Literature Services Project Manager - MedTech

Role Summary

The Literature Services Project Manager will own and optimize the project management process for Systematic Literature Reviews and related medical writing projects across global MedTech Surgery teams. The role focuses on deploying consistent project management methodologies, guiding planning and execution, and ensuring effective cross-functional collaboration.

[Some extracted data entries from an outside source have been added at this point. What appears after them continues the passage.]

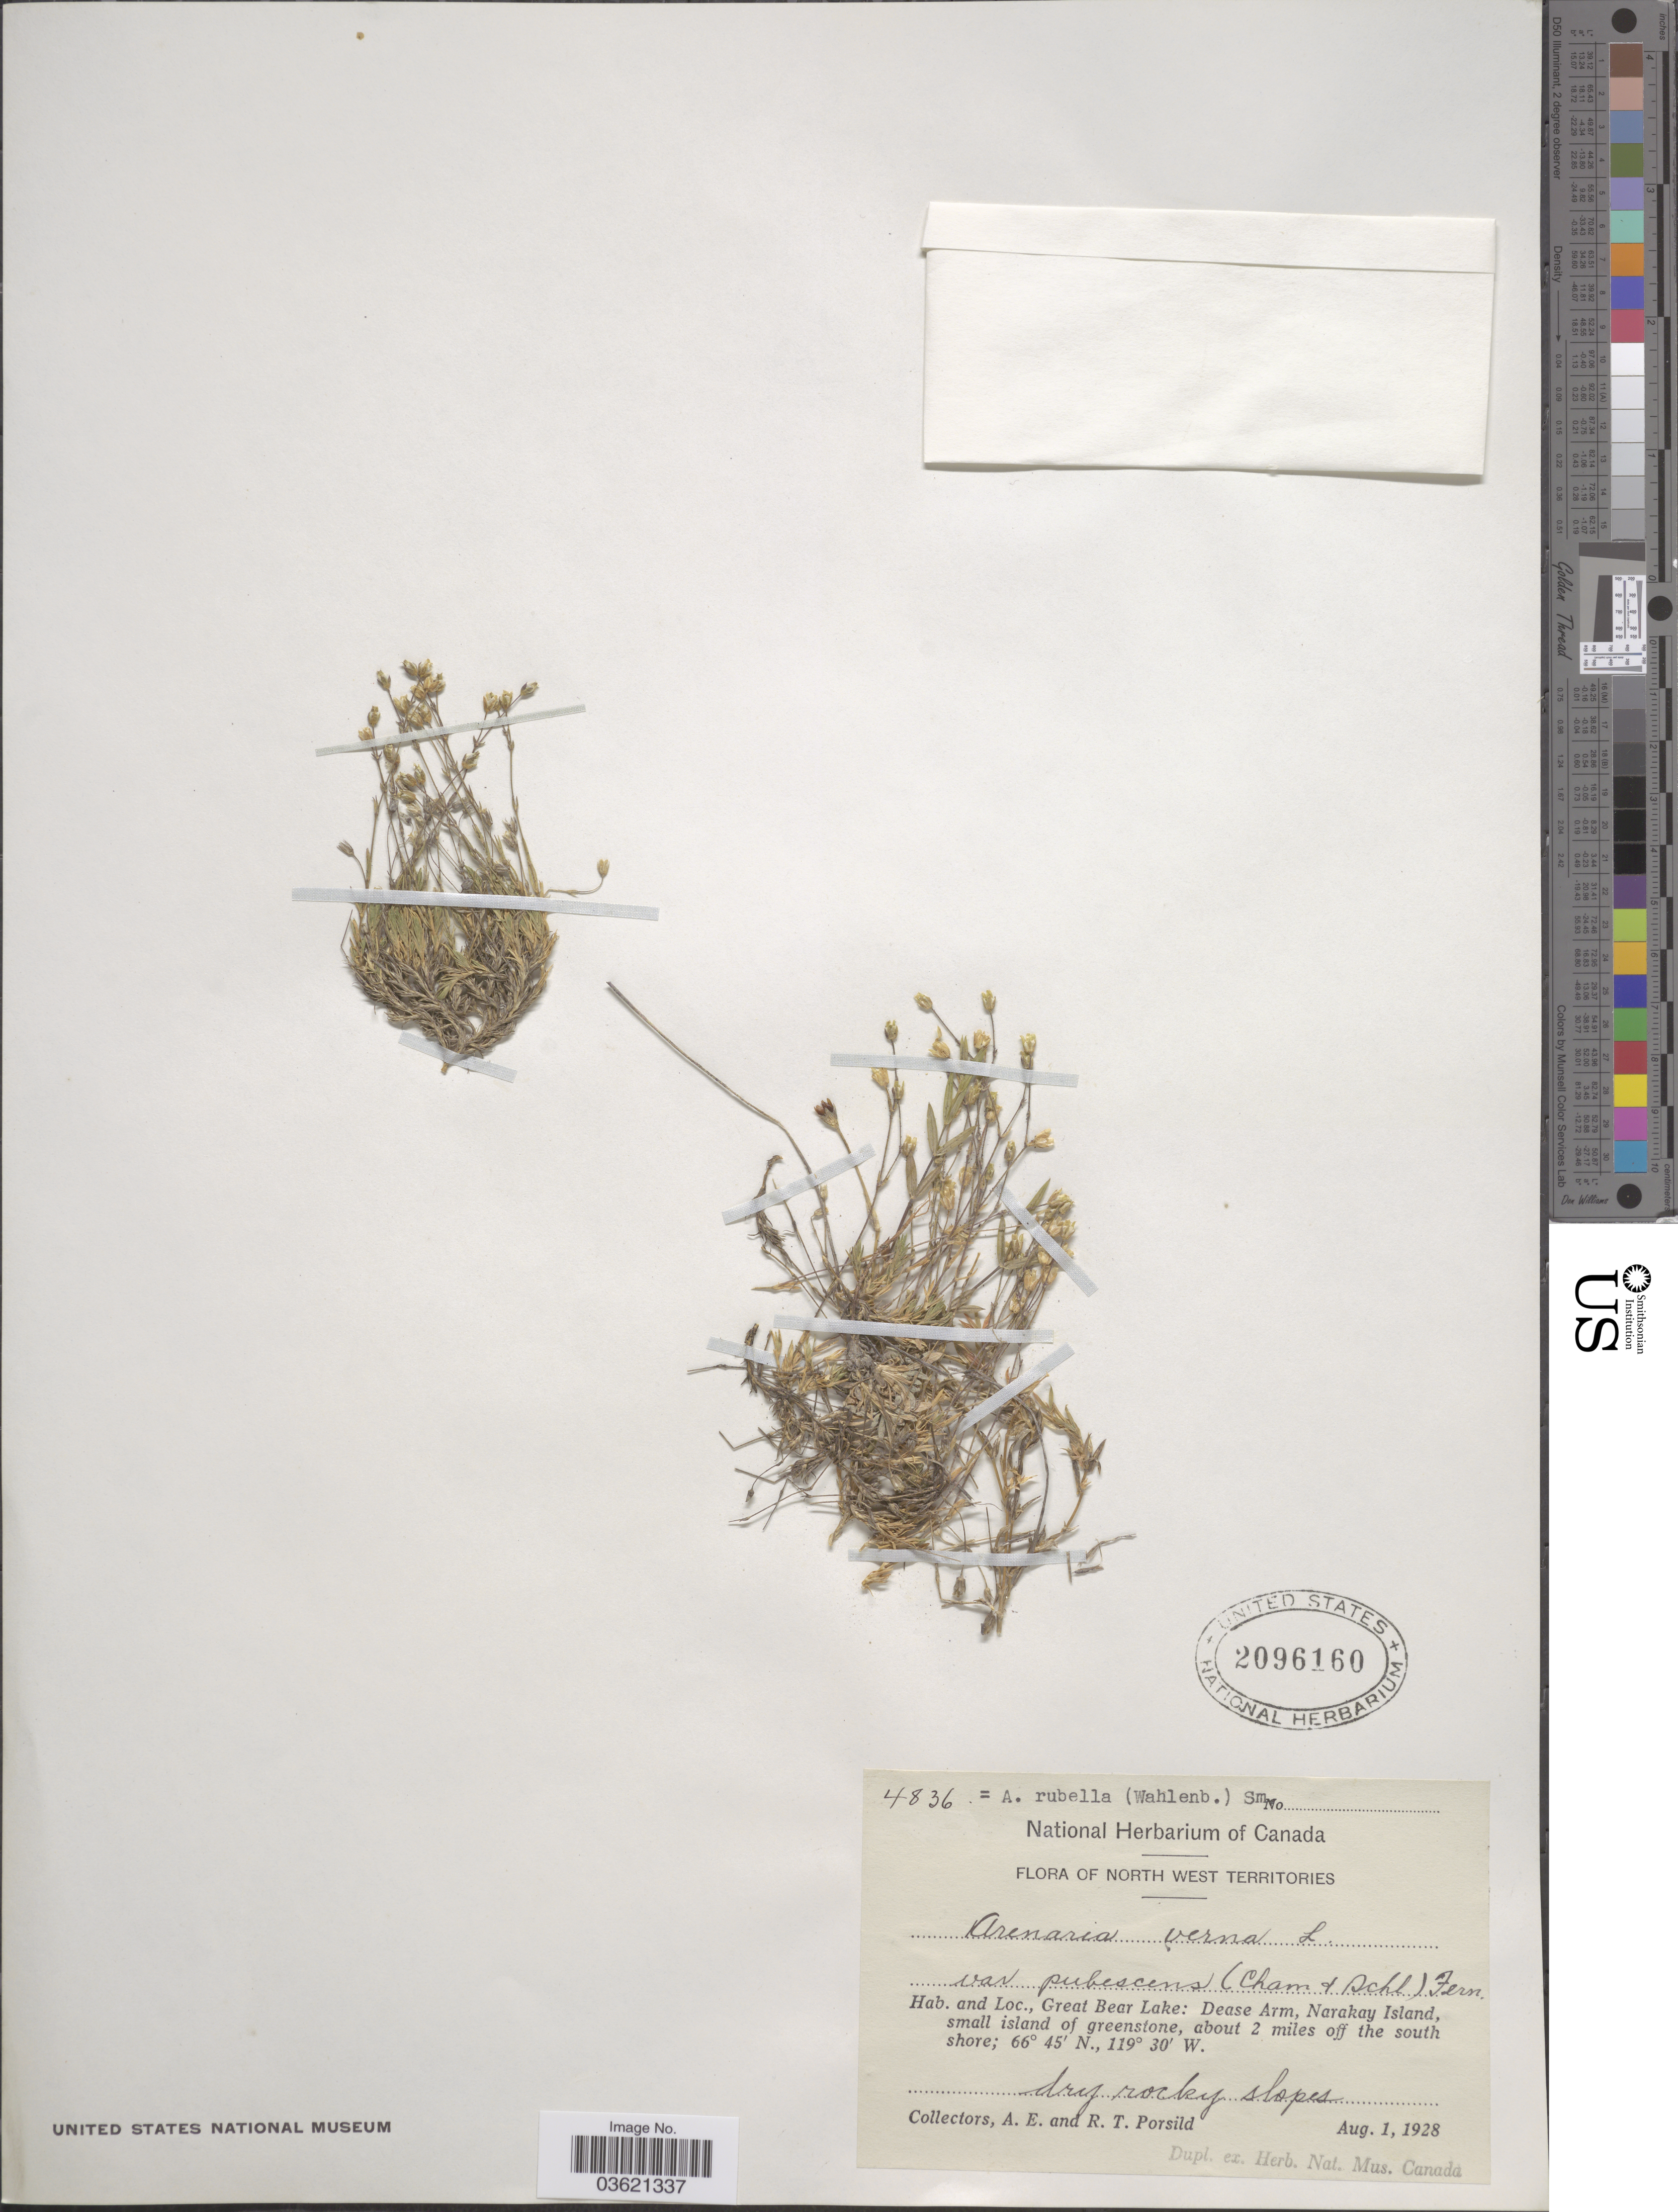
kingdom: Plantae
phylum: Tracheophyta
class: Magnoliopsida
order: Caryophyllales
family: Caryophyllaceae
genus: Arenaria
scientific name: Arenaria verna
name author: L.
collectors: A. E. Porsild & R. T. Porsild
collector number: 4836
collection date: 1928-08-01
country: Canada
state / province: Northwest Territories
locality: Great Bear Lake: Dease Arm, Narakay Island, small island of greenstone, about 2 miles off the south shore.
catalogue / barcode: US 2096160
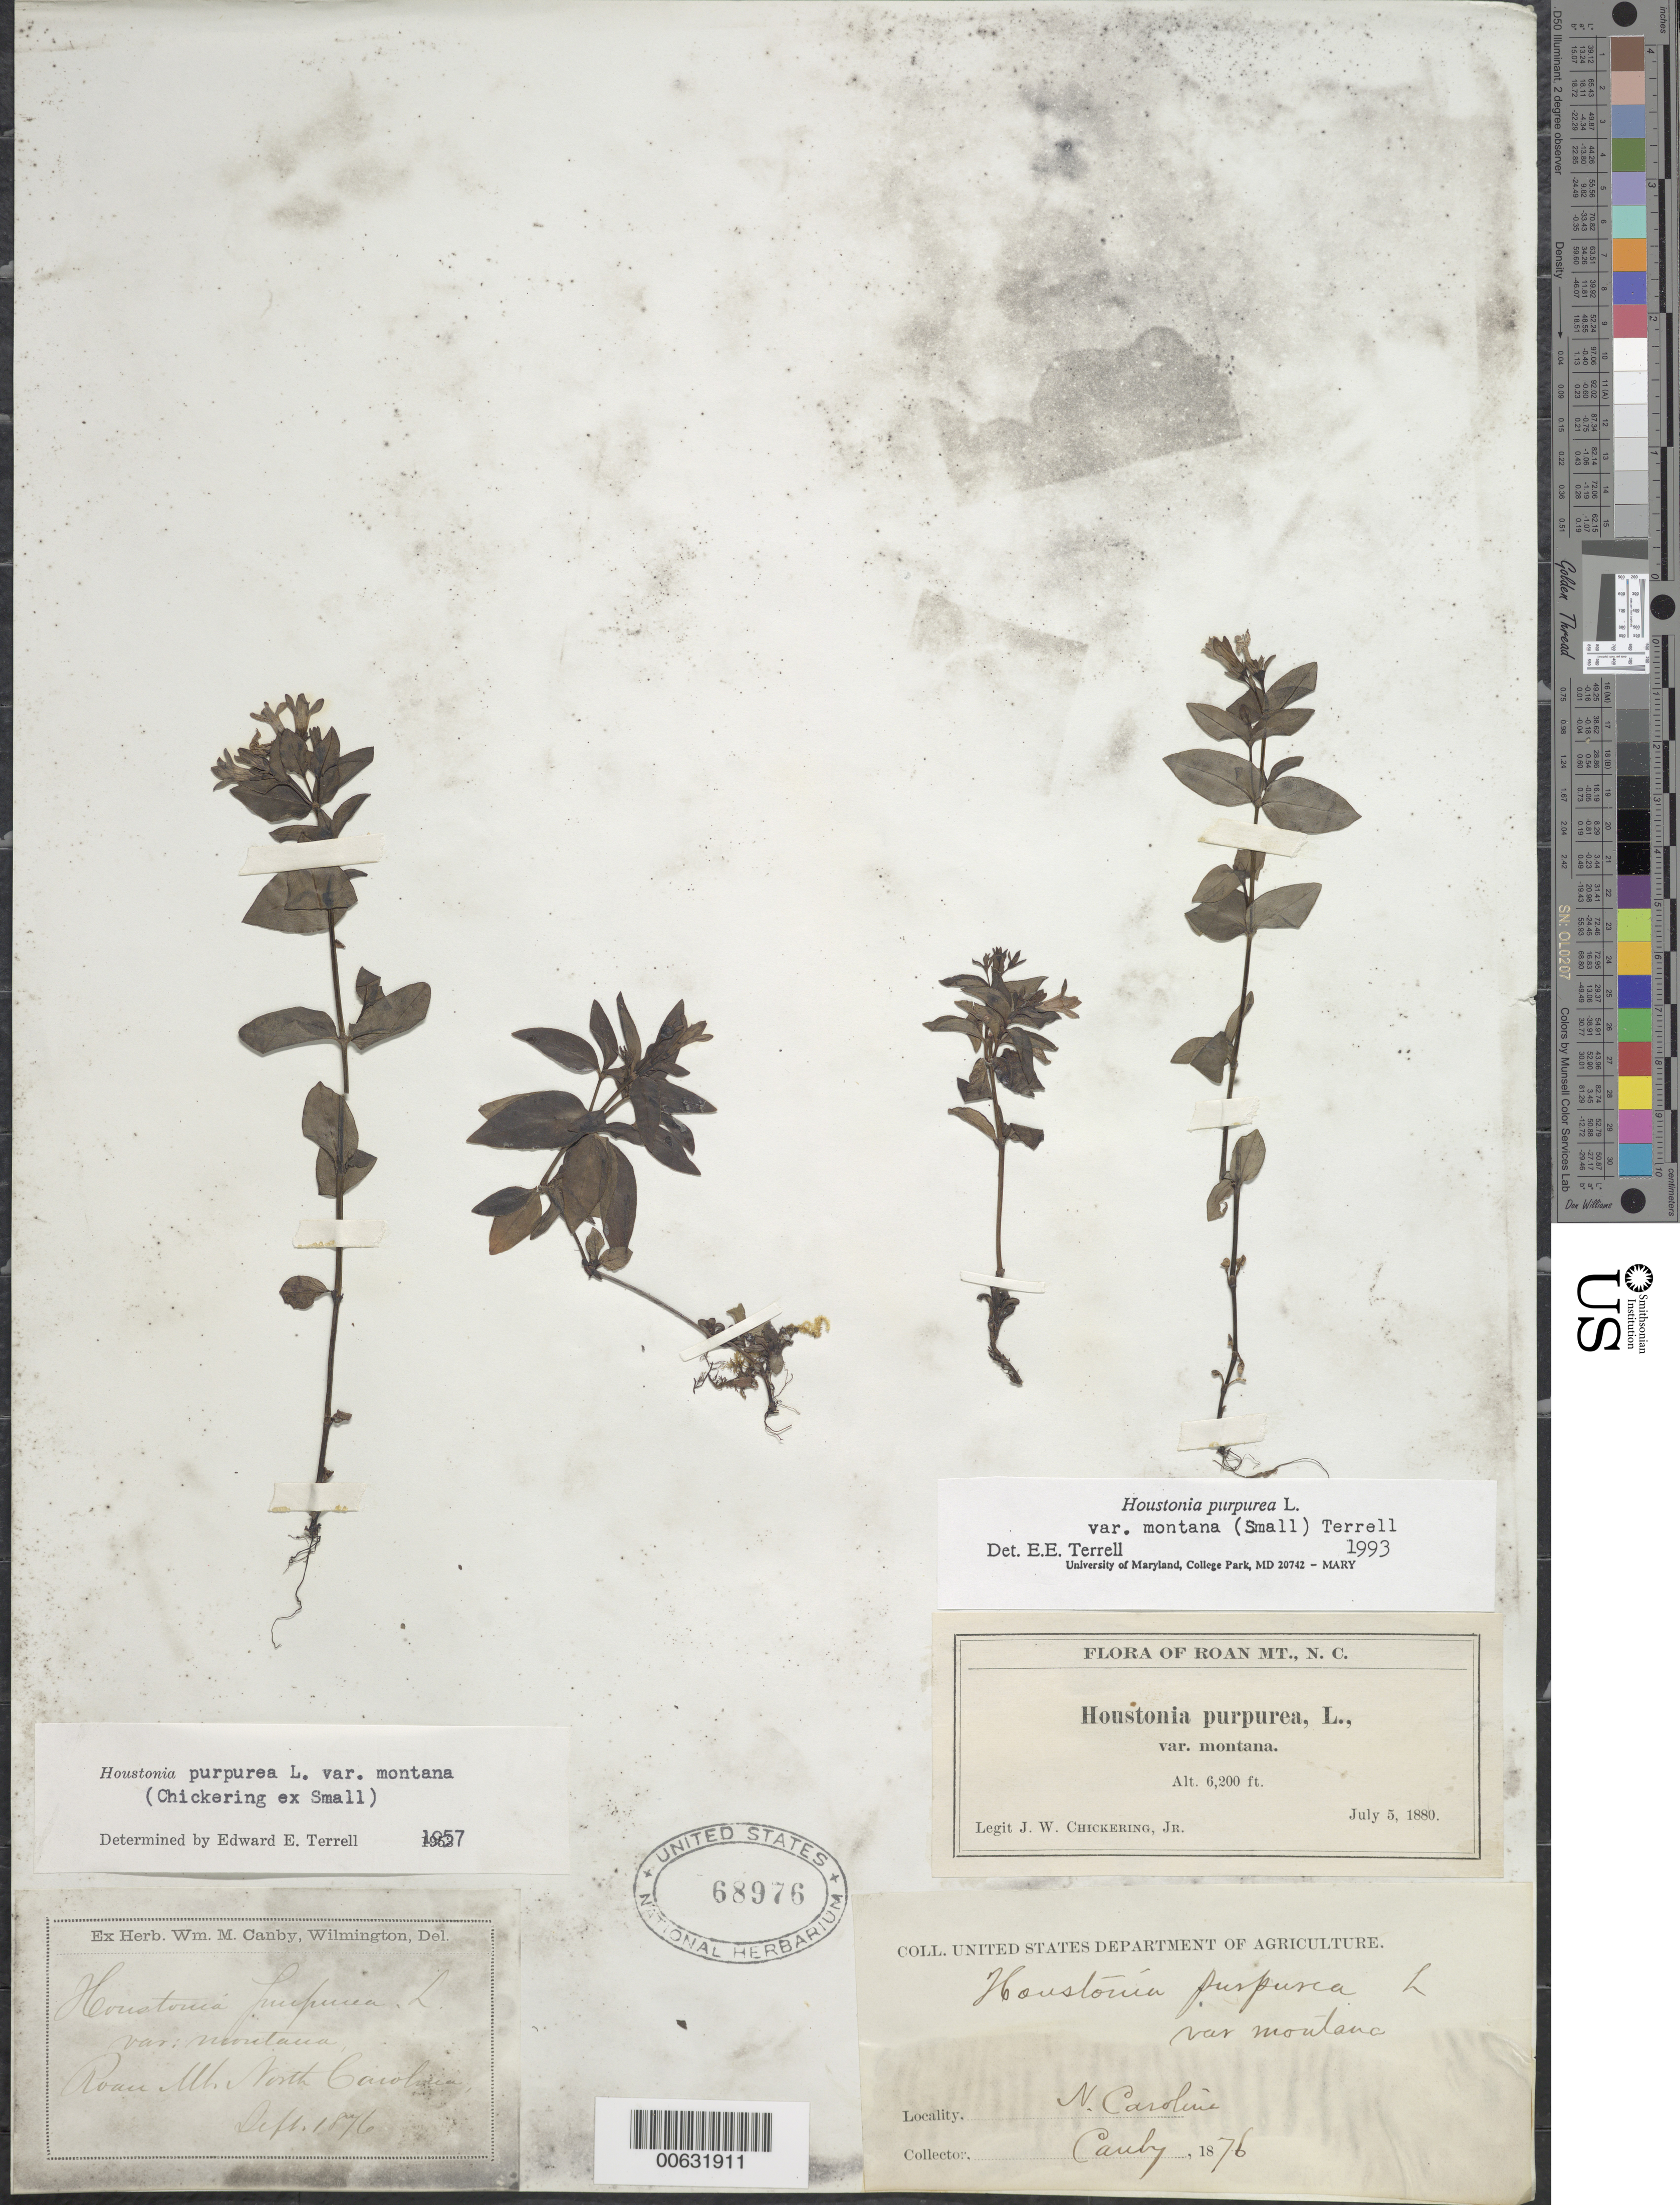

This role can be based in Raritan, NJ; Cincinnati, OH; Irvine, CA; or Austin, TX, and requires a Flex/Hybrid schedule with three days on-site per week.

Responsibilities

• Uses project management tools, including Wrike, to monitor smooth and timely execution of project milestones and tasks for the Global Clinical Evaluation Literature team.
• Ensures best practices are being consistently deployed across the global organization.
• Facilitates meetings for project initiation and execution according to literature project plans, as well as meetings in support of the overall project management process.
• Mitigates timeline risks and escalates potential conflicts or delays to the manager.
• Builds relationships to foster effective communication with cross-functional business partners such as other Global Clinical Evaluation Team Members, Post Market Surveillance, Clinical Affairs and Operations, Medical Safety, Design Quality Engineers, and R&D to support comprehensive and effective literature searching and reporting.
• Maintains knowledge of and access to applicable J&J MedTech Quality Systems and documentation preparation/retention procedures to support the team in document retrieval and routing of documents for approval.
• Tracks and monitors metrics relevant to assigned activities, communicating issues or opportunities for improvement to management to enable corrective and preventive action to be taken, as needed.
• Assists in business plan traceability, inclusive of communication with Finance partners when applicable.
• Supports optimization and harmonization of literature services, incorporating process excellence and change management tools while aligning with available procedures and guidelines.
• Adheres to all Company guidelines related to Health, Safety and Environmental practices, as applicable.
• Performs other duties, as assigned.

Qualifications

• Minimum of Bachelor’s degree or equivalent experience in a technical field is required; Advanced Degree strongly preferred.
• At least 2 years of related job experience in medical/clinical literature is required.
• Experience in project management within the medical device industry and knowledge of EU regulatory requirements, evidence generation, and systematic literature review creation is strongly preferred.
• Experience with Wrike or other project management systems/software is strongly preferred.
• Experience in resource coordination with respect to processes and outcomes is preferred.
• Demonstrated understanding and experience in project management principles and methodologies is required.
• Strong written and oral communication skills are required.
• Strong interpersonal skills to enable ongoing communication with team members and coordination of data collection are required.

Skills

• Proficiency with project management tools (e.g., Wrike) and project tracking.
• Strong written and oral communication skills; effective interpersonal abilities for cross-functional collaboration.
• Solid understanding of project management principles and methodologies.
• Experience coordinating resources and cross-functional teams for multiple literature and writing projects.
• Knowledge of medical device regulatory requirements (EU) and systematic literature review processes.
• Ability to monitor metrics and report findings to drive corrective actions.
• Familiarity with quality systems and documentation control practices for literature projects.